GIVEN INFORMATION

-- Opening Marker --

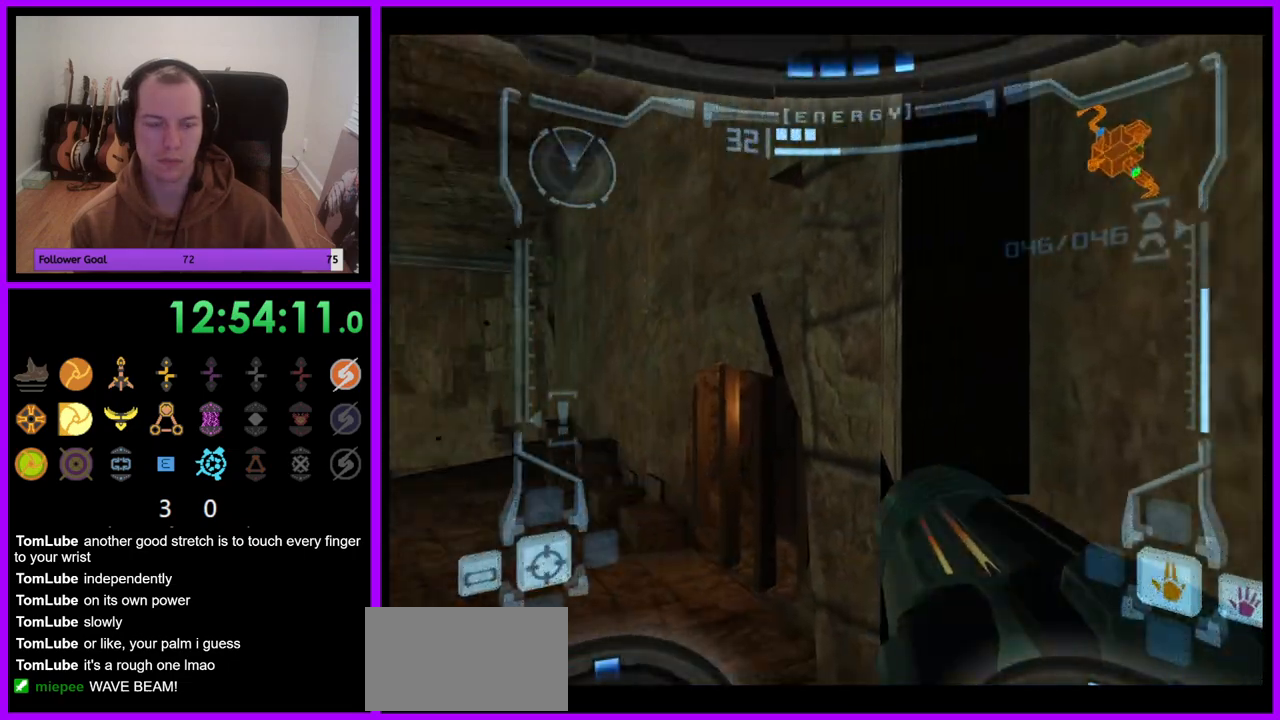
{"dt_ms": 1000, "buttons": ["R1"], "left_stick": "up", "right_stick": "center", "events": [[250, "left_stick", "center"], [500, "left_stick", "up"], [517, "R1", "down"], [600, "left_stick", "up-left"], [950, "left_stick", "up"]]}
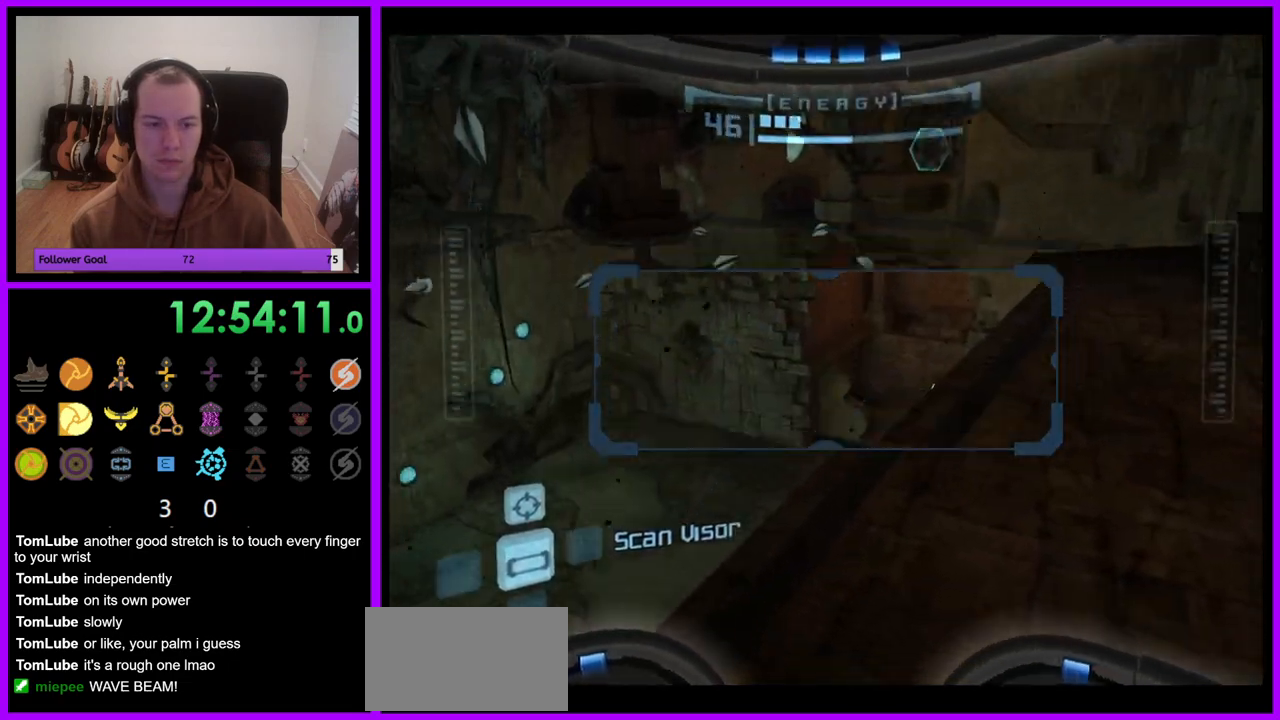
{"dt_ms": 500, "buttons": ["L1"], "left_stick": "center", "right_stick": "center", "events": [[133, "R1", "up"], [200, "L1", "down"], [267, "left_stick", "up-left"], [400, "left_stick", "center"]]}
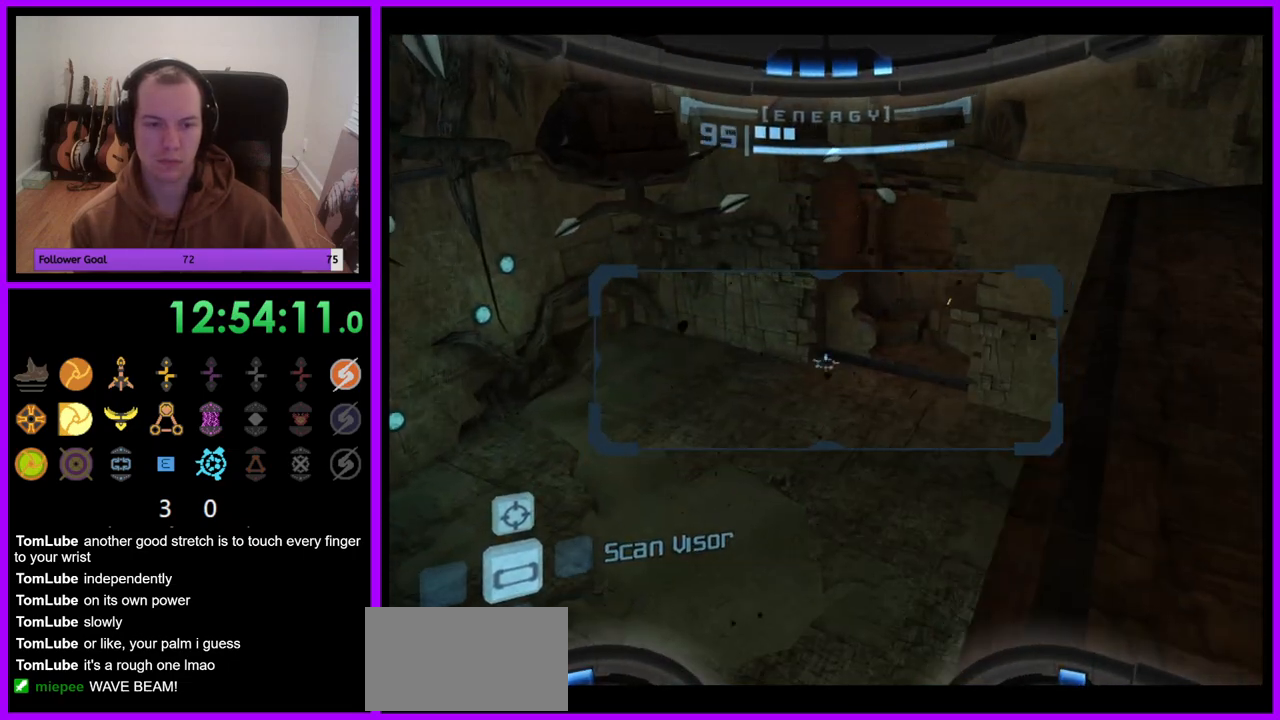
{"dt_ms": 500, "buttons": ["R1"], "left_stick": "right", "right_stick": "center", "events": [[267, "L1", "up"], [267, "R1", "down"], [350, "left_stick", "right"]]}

-- Closing Marker --

EXERCISE OBJECTIVE
Would you give the material back exactly, minus the pictures?

RESULT
{"dt_ms": 1000, "buttons": ["R1"], "left_stick": "up", "right_stick": "center", "events": [[250, "left_stick", "center"], [500, "left_stick", "up"], [517, "R1", "down"], [600, "left_stick", "up-left"], [950, "left_stick", "up"]]}
{"dt_ms": 500, "buttons": ["L1"], "left_stick": "center", "right_stick": "center", "events": [[133, "R1", "up"], [200, "L1", "down"], [267, "left_stick", "up-left"], [400, "left_stick", "center"]]}
{"dt_ms": 500, "buttons": ["R1"], "left_stick": "right", "right_stick": "center", "events": [[267, "L1", "up"], [267, "R1", "down"], [350, "left_stick", "right"]]}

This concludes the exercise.